◆ REQUIRED TASKS:
a. Answer these questions from the article on Antelope Valley memories of Ronald Reagan, one answer per line:
(i) In what year was Reagan present for the landing of Space Shuttle Columbia at Edwards?
(ii) What position did Connie Calvert's husband hold at the aerospace company?
(iii) From what location did Bigalk and Taylor pick Reagan up before the Chamber of Commerce dinner?
b. In the article on Antelope Valley memories of Ronald Reagan, turn the paragraph beginning "Reagan visited the Valley in the 1960s" into a list of his visits, keeping its main facts.
c. Pick up the article on Antelope Valley memories of Ronald Reagan after its final sentence and write a continuation of a paragraph or two.

◆ DOCUMENT TEXT:
● ● ● ● ●
Posted on 06/11/2004 1:26:54 PM PDT by BenLurkin

Lola Tipton of Lancaster remembers meeting a very handsome Ronald Reagan in 1937, a man who introduced himself as "Dutch." GOP politico Frank Visco, an invited guest at Reagan's White House, is mourning the man he calls "a father figure."

And Jeremy Giampietro, a 24-year-old Highland High School graduate, will help carry his casket at today's burial in Simi Valley.

Antelope Valley residents are dwelling on memories this week of Ronald Wilson Reagan, especially those who met the 40th president on one of his several trips to the Valley.

Reagan visited the Valley in the 1960s, for a tour of the General Electric aerospace facility at Edwards Air Force Base and to speak at a Lancaster Chamber of Commerce dinner. He visited again in 1974 for a political fund-raiser for Assembly candidate Ken Hall, and in 1982 Reagan was present for a landing of Space Shuttle Columbia at Edwards. The president returned in 1984 to tour the Palmdale Plant 42 facility where the B-1 bombers were built. Reagan also campaigned at the Antelope Valley Inn for his daughter Maureen's congressional race.

"I don't care if the line was 500 people long, when he shook your hand, you were the only one in the room," said former Lancaster Mayor Barbara Little, who had her photo taken with Reagan when he was here for the B-1 roll-out.

That's how most Valley residents recall their meetings with the president, who exuded charm.

Connie Calvert remembers meeting Reagan when he visited the General Electric plant at Edwards Air Force Base in the 1960s. Calvert's husband was a testing manager at the aerospace company, and Reagan was a television spokesman for GE.

"He had a very magnetic personality - very polite, very courteous, very charming," said Calvert, who remembers Reagan speaking against communism.

In the late 1960s, Reagan was back, this time as governor of California. He gave the keynote speech at the installation dinner of the Lancaster Chamber of Commerce, and Gerald "Jerry" Bigalk and Chuck Taylor picked Reagan up from Fox Field and rode in the back seat to the dinner at the AV Fairgrounds.

"We had a nice conversation about the aircraft and industry here, and the agriculture," said Bigalk, a veteran of World War II. "When he became president, he brought pride back to the country, and back to the military."

Marguerite Rowell, a longtime Valley resident, admired Reagan's good looks when he was in the movies and respected him later as a politician. She and her husband, the late Dr. Homer Rowell, met the president at several local events, including the GE visit in the 1960s and the campaign swing for daughter Maureen.

"He just had that charm of being able to make people feel that he was their friend," said Rowell, who shook Reagan's hand and spoke with him at one event. "He was a very humble, down-to-earth individual. He had this great Irish charm and winsomeness. He was an ordinary American who was given extraordinary opportunities and he took advantage of them. That's what people loved about him - he was honest and genuine, and he came across that way."
● ● ● ● ●
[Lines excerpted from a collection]
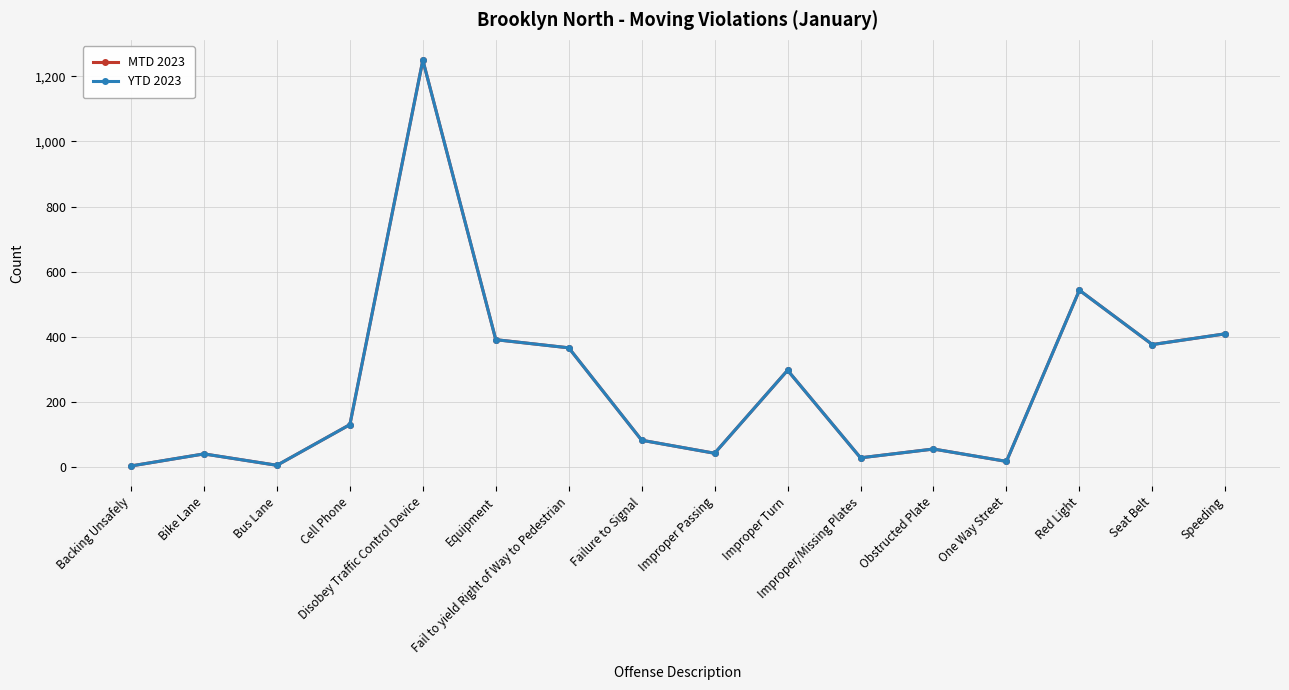

What is the maximum value shown in the chart?

1250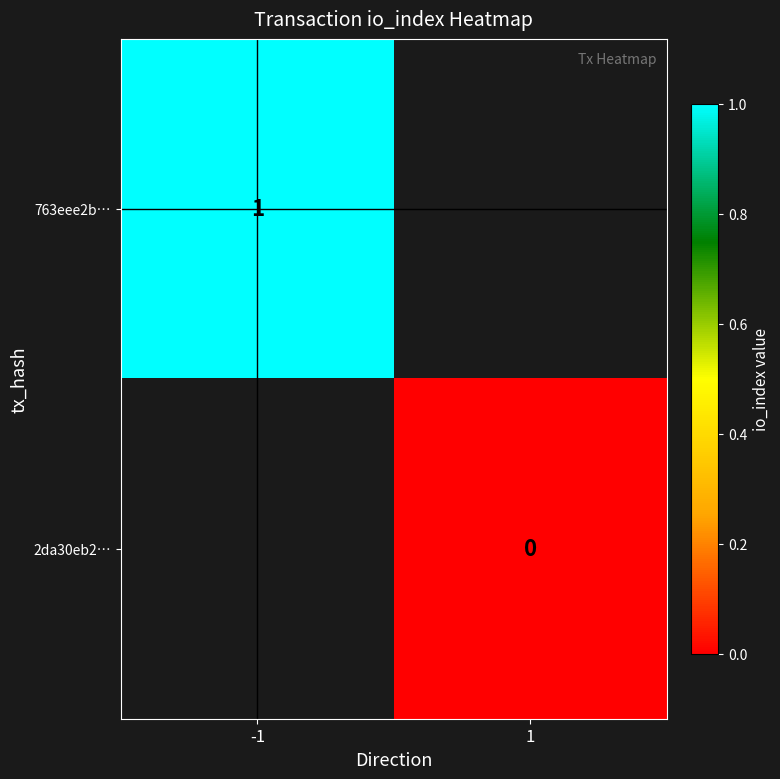

Which category has the lowest value across all series?

1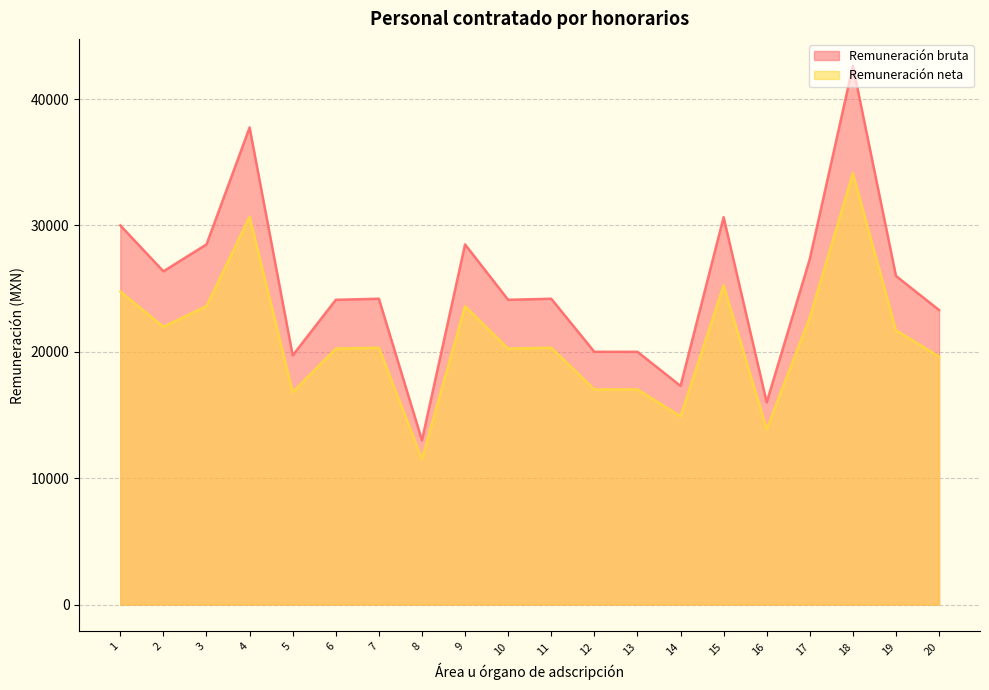

At which category does Remuneración bruta reach its first local valley?

2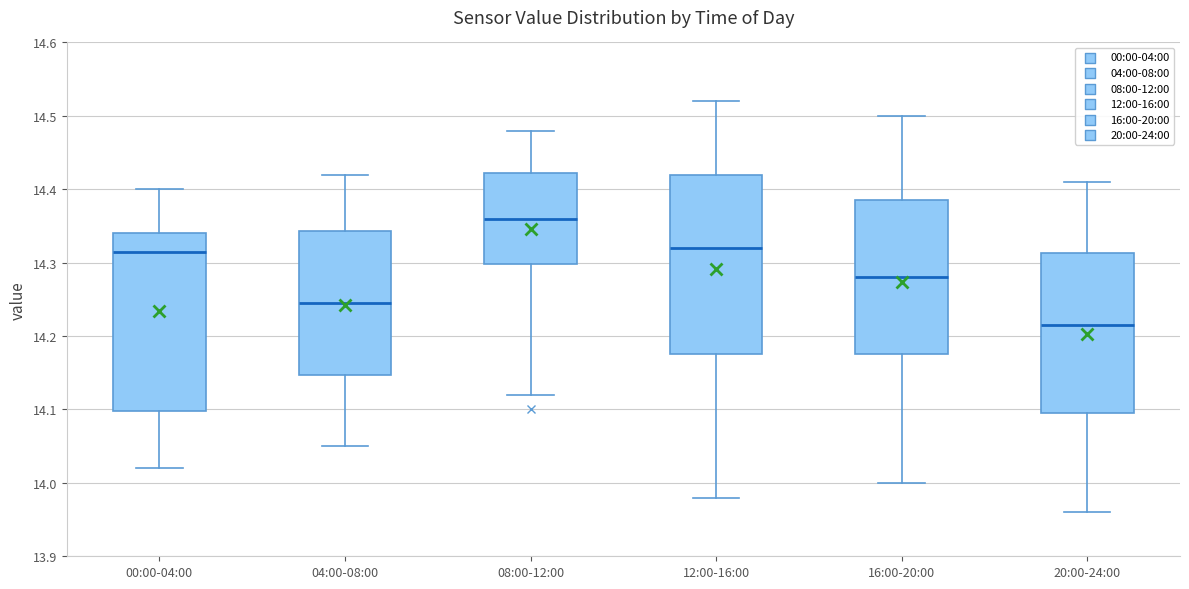

Which box's median line is the highest?

08:00-12:00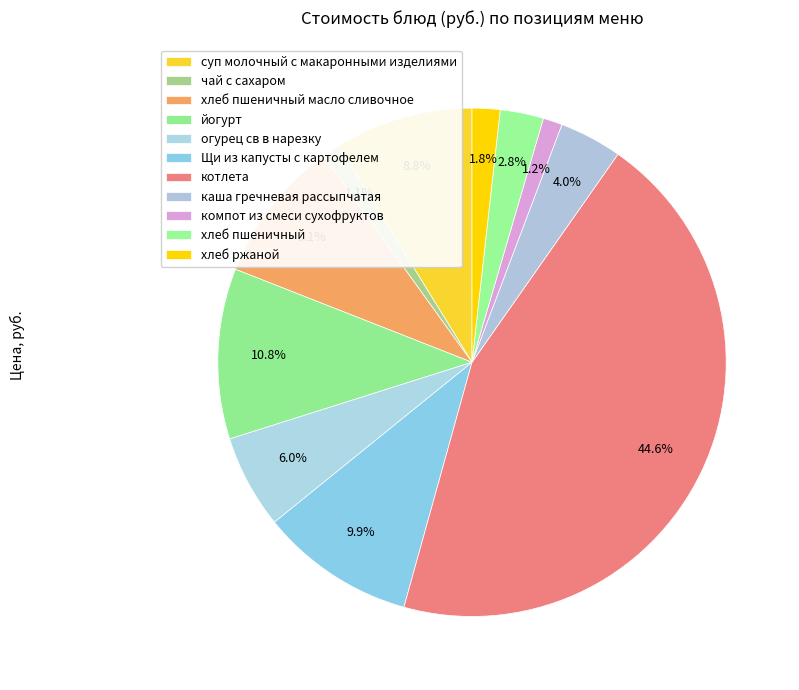

What is the ratio of the value at Щи из капусты с картофелем to the value at йогурт?

0.9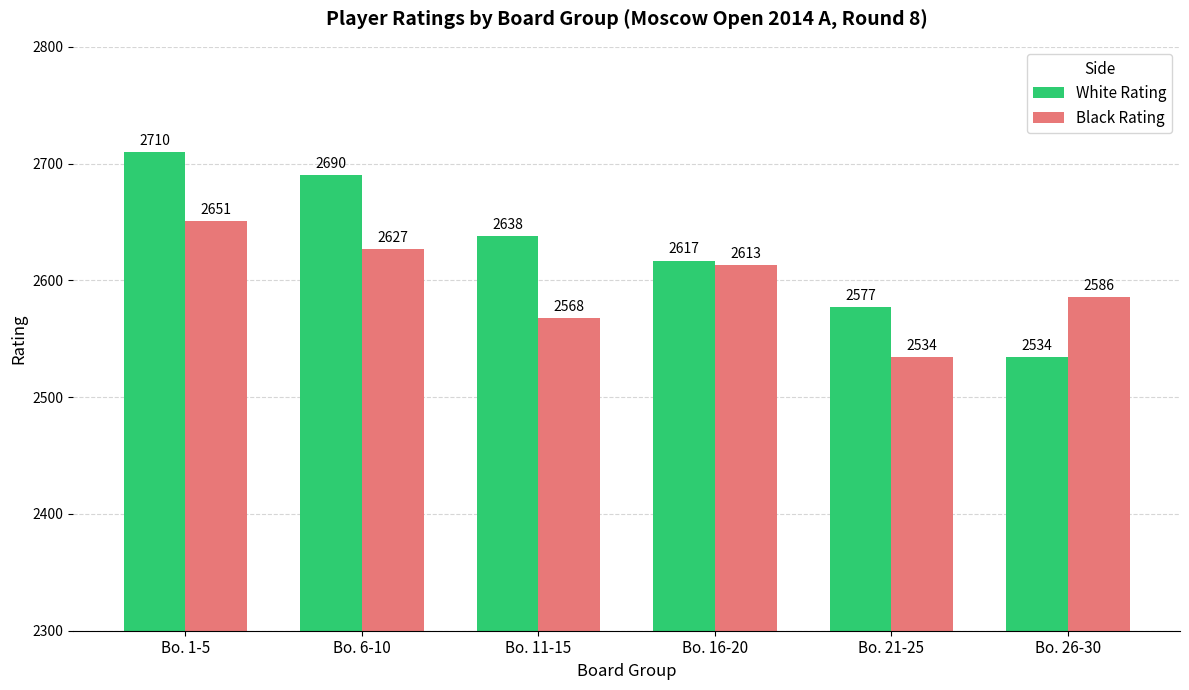

Which series has the largest total across all categories?

White Rating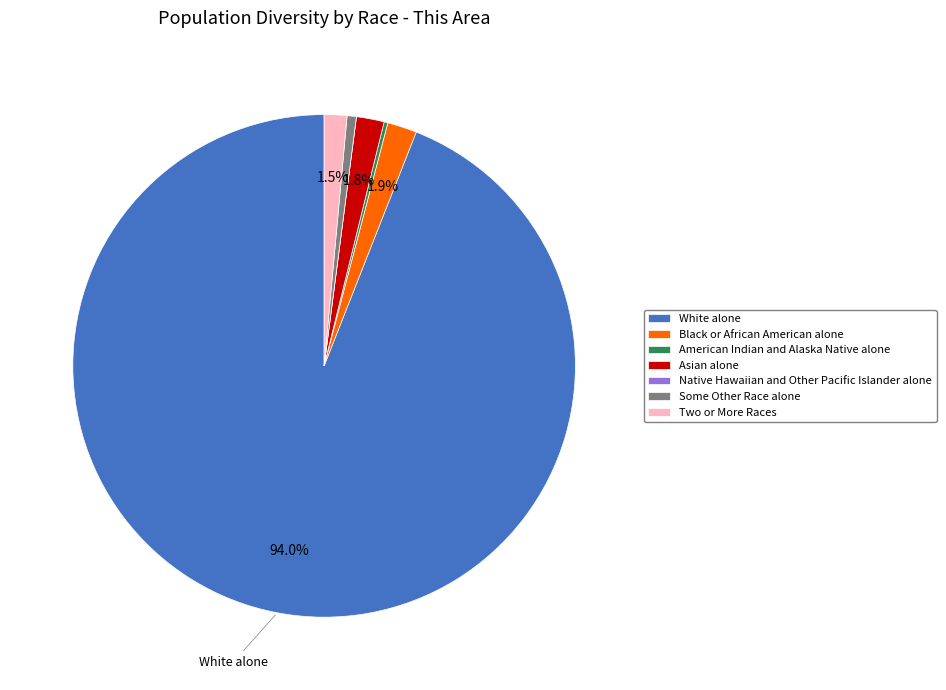

Which category has the biggest portion of the pie?

White alone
● ● ● ● ●
◆ ANSWERS BY TASK:
a.
(i) 1982
(ii) Testing manager
(iii) Fox Field

b.
- 1960s: toured the General Electric aerospace facility at Edwards Air Force Base and spoke at a Lancaster Chamber of Commerce dinner
- 1974: attended a political fund-raiser for Assembly candidate Ken Hall
- 1982: was present for a landing of Space Shuttle Columbia at Edwards
- 1984: toured the Palmdale Plant 42 facility where the B-1 bombers were built
- Also campaigned at the Antelope Valley Inn for his daughter Maureen's congressional race

c.
At the B-1 roll-out, Little, as Lancaster's mayor, was able to get a photograph with Reagan. Fred Hann, who was vice-mayor at the time, was not. But Hann proudly recalls being present for Reagan's inauguration in 1981, while he was in Washington for a mayors' conference, and attending the same presidential ball as John Wayne's widow, Pilar.

"It's a memory we'll never forget," Hann said. "Without a doubt, he's our favorite president."

Hann and his wife have visited Reagan's birthplace in Tampico, Ill., viewing the bedroom where Reagan entered the world on Feb. 6, 1911.

Lola Tipton remembers Reagan from his earlier days, as a baseball broadcaster on WHO radio in Des Moines, Iowa. She met him in 1937 at a Fourth of July celebration, where she played clarinet and he served as master of ceremonies.

"He was so handsome -- he had these great, big black-rimmed glasses," Tipton said. "I thought he was the most handsome man I'd ever seen. We all had a good time, talking and laughing and joking around."

Not too many years later, Lancaster resident LaQueta Jordon was a little girl in 1940s Hollywood, where Reagan had moved to pursue acting. Jordon said her parents would often run into Reagan and his first wife, Jane Wyman, at an upscale men's clothier.

"The men would try the suits on and come out and strut in front of the women," said Jordon, who enjoyed watching Reagan's films. "Jane and my mother would sit there and have a good time. They were pretty good friends."

Jordon, now 71, said her father, Bernie Muiter, exchanged letters and recipes with the Reagans. Today, Jordon has three framed photographs on her wall, one of Reagan, one of John F. Kennedy and one of Arizona Sen. John McCain.

A man who helped raise support for Reagan's three presidential bids - a failed attempt in 1976, and successes in 1980 and 1984 - is Frank Visco, the former chairman of the California Republican Party.

"He was committed to bringing democracy to the world and to eliminating the evil - he was just a fantastic leader," said Visco, who owns a Lancaster insurance business. "He narrowed everything down to its simplest denominator ... make people work, cut government down if you can, eliminate waste. It's not rocket science. That's why you see this outpouring of affection."

Visco met the president on many occasions, sometimes driving him to events and ferrying him from airports.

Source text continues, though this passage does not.